Le 6 septembre 2023. Un décret signé le 4 septembre par le de facto président du Bélarus, Alexandre Loukachenko, interdit effectivement aux Bélarusses vivant à l’étranger de renouveler leur passeport et autres documents essentiels en dehors du Bélarus. Pour obtenir de nouveaux documents, les Bélarusses seront désormais contraint⋅es de retourner dans leur pays d’origine, au lieu de se rendre dans les ambassades du Bélarus à l’étranger, ce qui expose tous⋅tes les opposant⋅es au régime à un risque de persécution de la part de l’État.
Des milliers de défenseur⋅ses Bélarusses des droits humains, de membres du mouvement d’opposition démocratique et de critiques du régime de Loukachenko ont fui le Bélarus en raison des menaces, du harcèlement et du risque imminent de poursuites de la part des autorités. Une obligation à retourner au Bélarus pour obtenir des documents équivaut à un risque d’arrestation, de détention ou d’autres formes de répression presque certaine à leur retour. Dans le cas contraire, tous les opposant⋅es au régime dont le statut n’a pas été régularisé à l’étranger seront confrontés à des restrictions de voyage et à des charges administratives accrues à l’expiration de leur passeport. En plus d’accroître la vulnérabilité des membres de la société civile et des dissident⋅es, la nouvelle mesure fait craindre que toutes les personnes vivant à l’étranger soient considérées comme des apatrides par les autorités étrangères à l’expiration de leur passeport.
En outre, la nouvelle mesure viole les droits, notamment la liberté de circulation et les droits de propriété, de centaines de milliers de citoyens du Bélarus à l’étranger, en imposant des charges administratives et financières supplémentaires liées au retour au Bélarus pour renouveler leurs passeports. Pourtant, l’objectif sous-jacent de la nouvelle loi est de cibler les défenseurs⋅ses des droits humains et tous les militant⋅es de l’opposition qui risquent d’être persécutés par l’État une fois au Bélarus. Elle fait donc partie de l’une des nombreuses mesures répressives déployées par le régime de Loukachenko pour cibler l’opposition, comme le souligne le récent rapport de l’Observatoire (FIDH-OMCT).

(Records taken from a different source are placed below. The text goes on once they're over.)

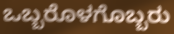
ಒಬ್ಬರೊಳಗೊಬ್ಬರು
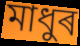
মাধুৰ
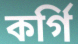
কর্গি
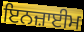
ਇਨਜ਼ਾਈਮ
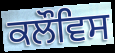
ਕਲੌਵਿਸ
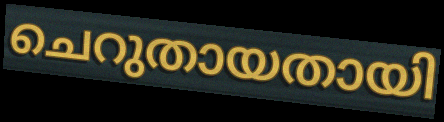
ചെറുതായതായി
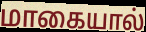
மாகையால்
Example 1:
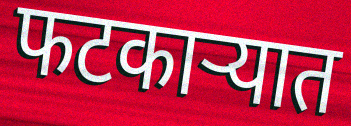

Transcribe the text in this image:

फटकाऱ्यात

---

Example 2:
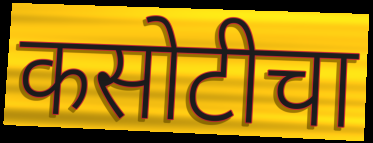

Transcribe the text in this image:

कसोटीचा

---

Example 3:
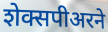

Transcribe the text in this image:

शेक्सपीअरने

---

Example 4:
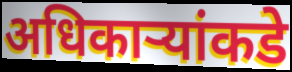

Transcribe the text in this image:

अधिकार्‍यांकडे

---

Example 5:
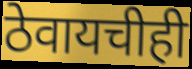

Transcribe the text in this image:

ठेवायचीही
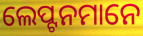
ଲେପ୍ଟନମାନେ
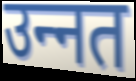
उन्‍नत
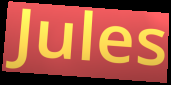
Jules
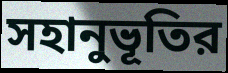
সহানুভূতির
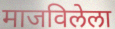
माजविलेला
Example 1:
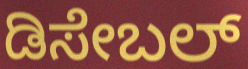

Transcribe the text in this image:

ಡಿಸೇಬಲ್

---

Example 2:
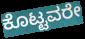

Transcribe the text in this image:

ಕೊಟ್ಟವರೇ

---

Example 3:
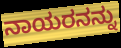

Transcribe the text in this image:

ನಾಯರನನ್ನು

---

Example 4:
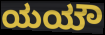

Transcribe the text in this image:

ಯಯೌ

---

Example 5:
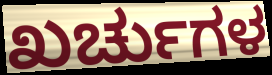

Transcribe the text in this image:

ಖರ್ಚುಗಳ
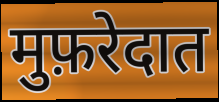
मुफ़रेदात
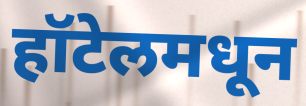
हॉटेलमधून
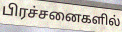
பிரச்சனைகளில்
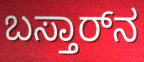
ಬಸ್ತಾರ್‌ನ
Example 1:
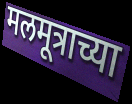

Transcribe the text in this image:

मलमूत्राच्या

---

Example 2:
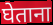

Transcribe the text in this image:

घेताना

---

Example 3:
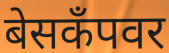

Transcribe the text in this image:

बेसकॅंपवर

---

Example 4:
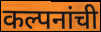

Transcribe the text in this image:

कल्पनांची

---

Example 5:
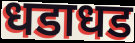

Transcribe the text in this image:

धडाधड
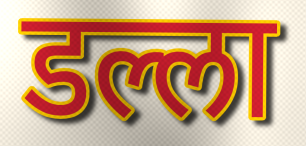
डल्ला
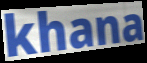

Les acteurs de la société civile parmi les groupes les plus ciblés
Depuis le début des manifestations contre la fraude électorale au Bélarus en août 2020 et la répression du régime qui s’en est suivie, les membres de la société civile ont fait partie des groupes les plus lourdement ciblés dans le pays. Au 1er août 2023, au moins 93 défenseurs⋅ses des droits humains, y compris des employé⋅es d’organisations de défense des droits humains, des syndicalistes, des avocat⋅es et des journalistes, ont été injustement détenu⋅es au Bélarus sur la base d’accusations forgées de toutes pièces. Des défenseur⋅es comme Ales Bialiatski, lauréat du prix Nobel de la paix 2022 et président de Viasna, ainsi que son adjoint et vice-président de la FIDH Valiantsin Stefanovic, et d’autres militant⋅es de Viasna comme Uladzimir Labkovich, Marfa Rabkova, Andrei Chapuik et la défenseuse des droits humains Nasta Loika sont actuellement détenu⋅es. Toutes les organisations indépendantes de défense des droits humains, les médias et les syndicats ont été fermés de force et leurs activités injustement qualifiées d’extrémistes et d’infractions pénales. De la même façon le 23 août 2023, Viasna a été déclarée organisation extrémiste et ses activités ont été interdites au Bélarus.
Compte tenu des conséquences potentielles de la nouvelle loi, il est impératif que la communauté internationale et les organisations de défense des droits humains suivent de près la situation et apportent leur soutien aux membres de la société civile touché⋅es par ces restrictions. La FIDH et le HRC Viasna appellent les autorités bélarusses à abroger la loi, et les États membres de l’UE à fournir assistance et soutien aux défenseur⋅ses des droits humains, à l’opposition démocratique et à toutes les personnes affectées par cette mesure, notamment en leur fournissant des documents de voyage et de résidence temporaires et d’autres documents essentiels, ainsi que des garanties de non-refoulement.